(ENTRIES PROVIDED Opens)
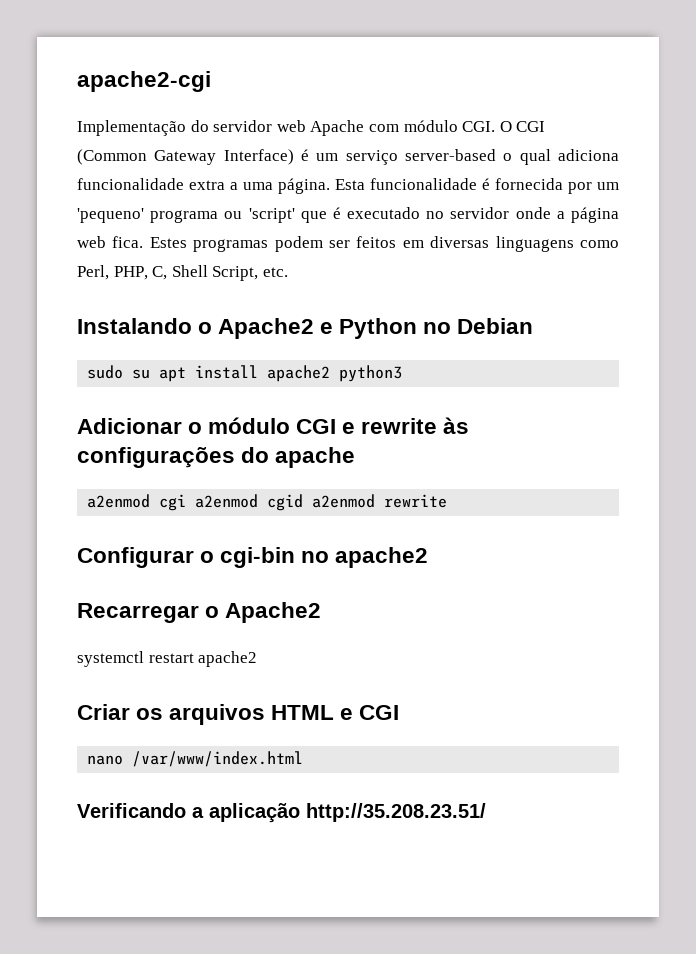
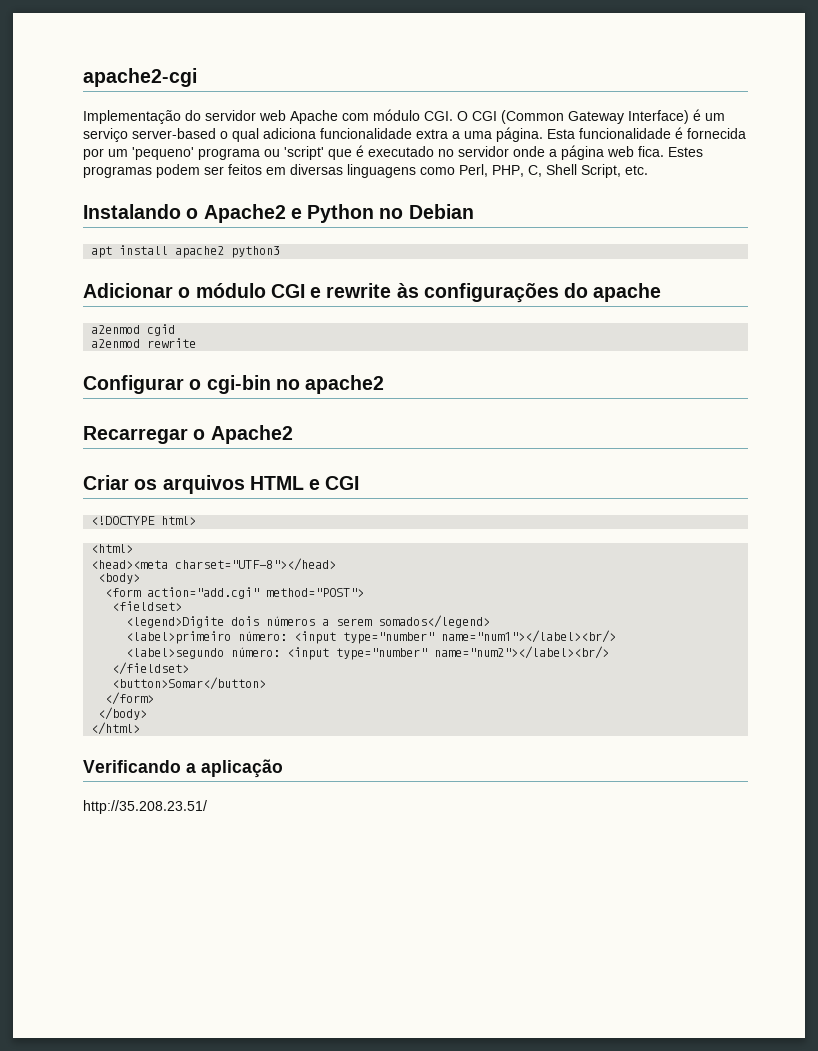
[87,365,151,379] sudo su -> (474, 211) none
[159,494,259,511] cgi a2enmod -> (141, 329) none
(304, 502) none -> (176, 330) //
[77,651,258,667] // systemctl restart apache2 -> (293, 434) none
[87,751,304,767] nano /var/www/index.html -> [91,516,197,525] [91,544,134,553] [91,558,337,571] [98,573,141,584] [105,587,365,599] [112,601,183,611] [126,615,491,628] [126,630,617,644] [126,646,610,660] [112,662,190,675] [112,677,267,690] [105,692,155,705] [98,707,148,720] [91,722,141,735] <!DOCTYPE html> // <html> // <head><meta charset="UTF-8"></head> // <body> // <form action="add.cgi" method="POST"> // <fieldset> // <legend>Digite dois números a serem somados</legend> // <label>primeiro número: <input type="number" name="num1"></label><br/> // <label>segundo número: <input type="number" name="num2"></label><br/> // </fieldset> // <button>Somar</button> // </form> // </body> // </html>
(300, 813) none -> (283, 768) //

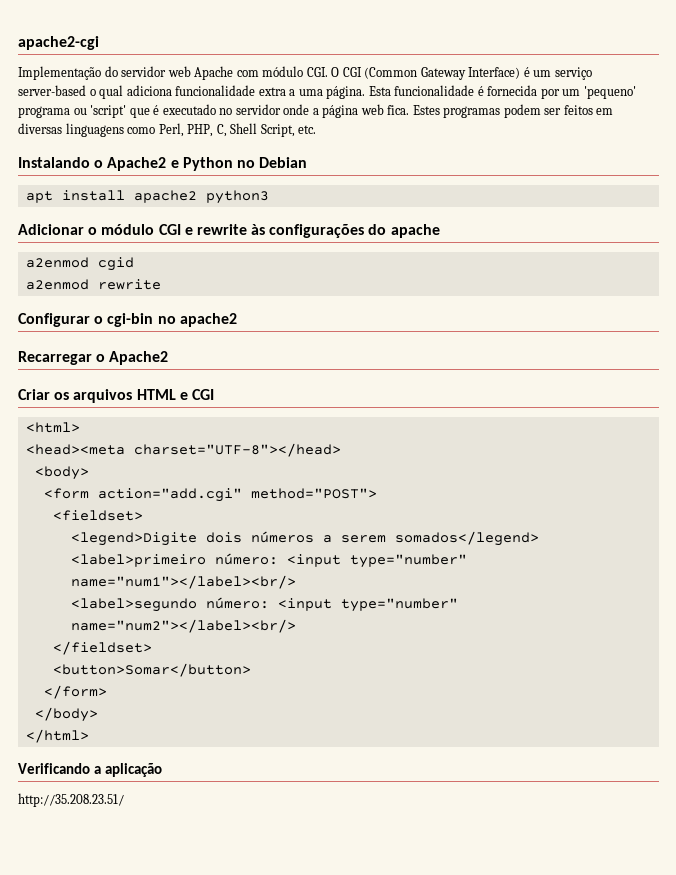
[91,516,197,525] // <!DOCTYPE html> -> (214, 394) none

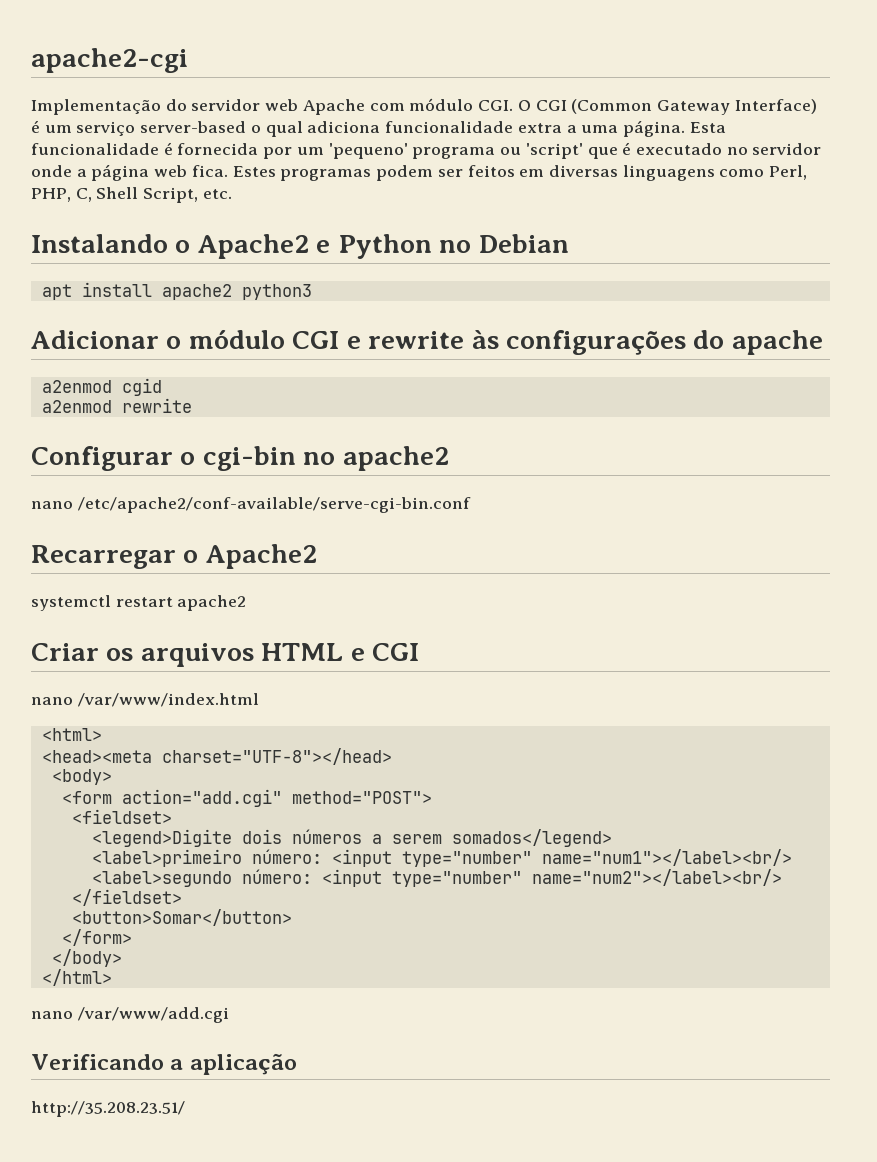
(237, 320) none -> [31,497,471,513] // nano /etc/apache2/conf-available/serve-cgi-bin.conf
(169, 358) none -> [31,595,247,611] // systemctl restart apache2
(214, 394) none -> [31,693,259,707] // nano /var/www/index.html
(89, 736) none -> [31,1007,229,1023] // nano /var/www/add.cgi

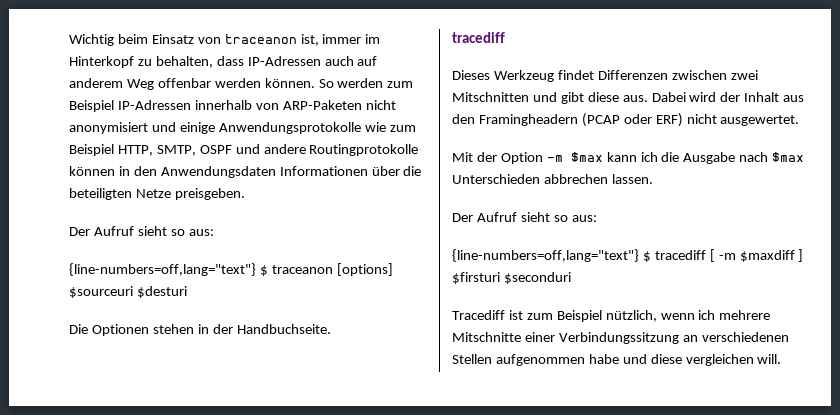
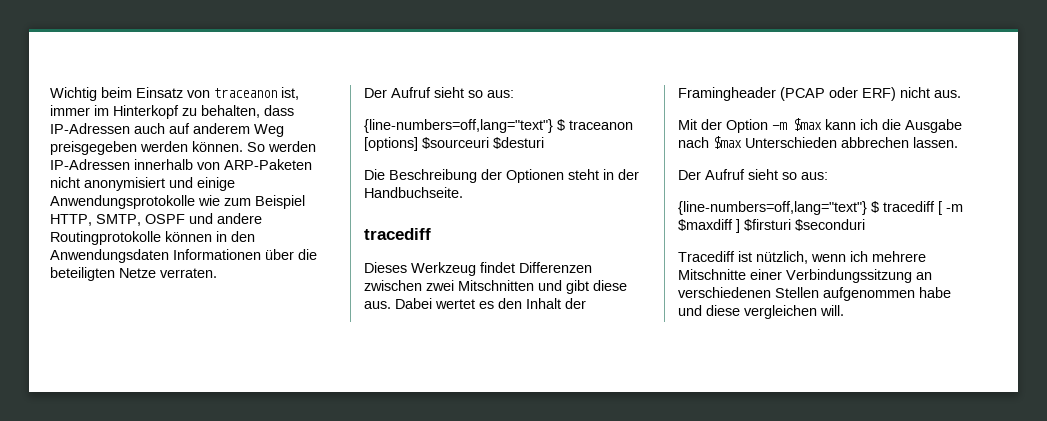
[157,78,211,88] offenbar -> [50,141,137,155] preisgegeben
[387,81,414,88] [69,100,114,112] zum Beispiel -> (316, 146) none
[174,188,245,200] preisgeben. -> [160,268,217,278] verraten.
[91,324,194,336] Optionen stehen -> [389,169,599,183] Beschreibung der Optionen steht
[689,92,805,102] [452,114,578,126] wird der Inhalt aus den Framingheadern -> [435,298,586,309] [678,87,776,101] wertet es den Inhalt der Framingheader
[720,115,800,126] ausgewertet. -> [934,90,961,98] aus.
[526,310,602,322] zum Beispiel -> (752, 256) none

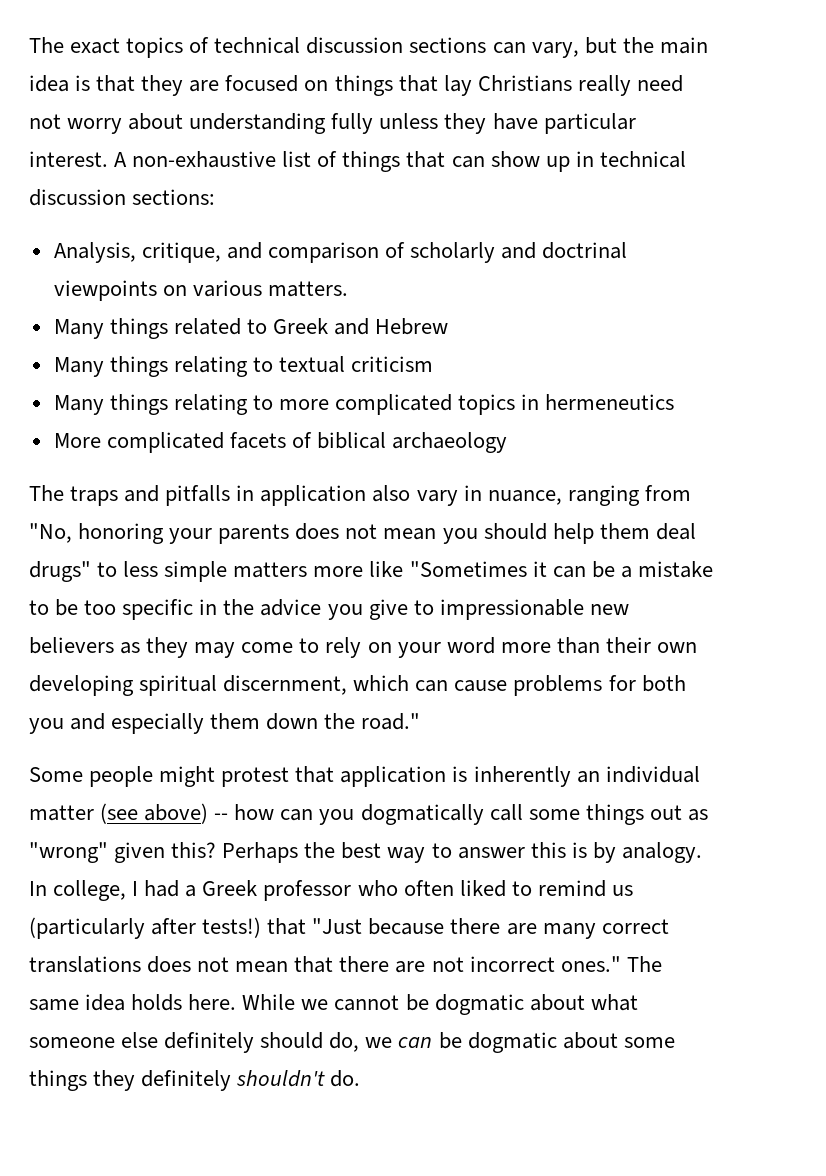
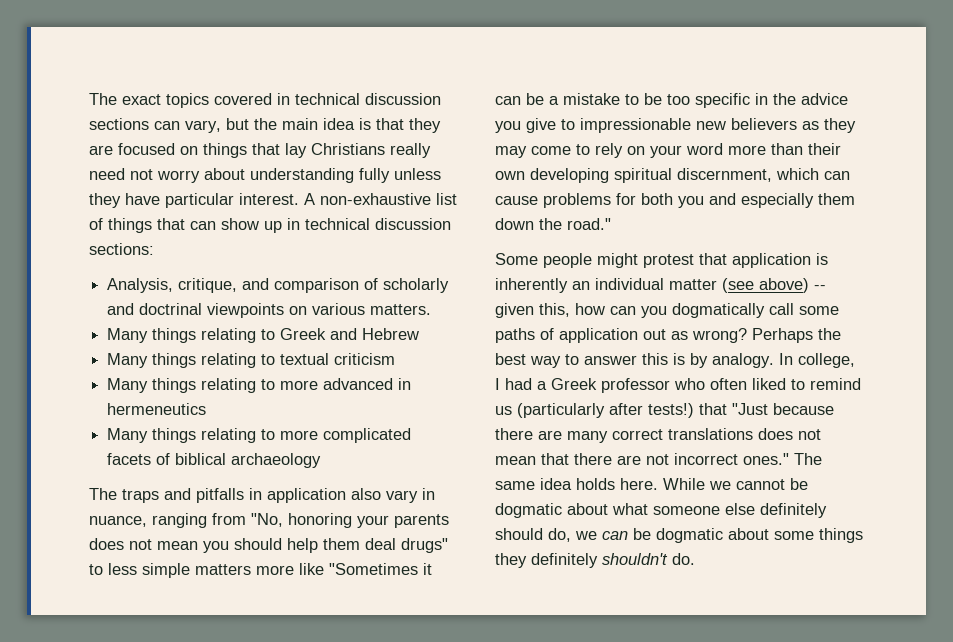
[189,37,210,53] of -> [214,93,290,105] covered in
[173,318,241,335] related -> [201,328,257,343] relating
[335,394,516,415] complicated topics -> [323,378,394,390] advanced
[53,433,101,448] More -> [107,428,319,443] Many things relating to more
(229, 816) none -> [495,303,570,318] given this,
[585,804,708,825] [29,842,217,863] things out as "wrong" given this? -> [495,328,747,343] paths of application out as wrong?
(ENTRIES PROVIDED Closes)
▶ [WORK ORDER] Filter the data for the string "things" and copy every line that has it.

▶ [RESULT]
[53,433,101,448] More -> [107,428,319,443] Many things relating to more
[585,804,708,825] [29,842,217,863] things out as "wrong" given this? -> [495,328,747,343] paths of application out as wrong?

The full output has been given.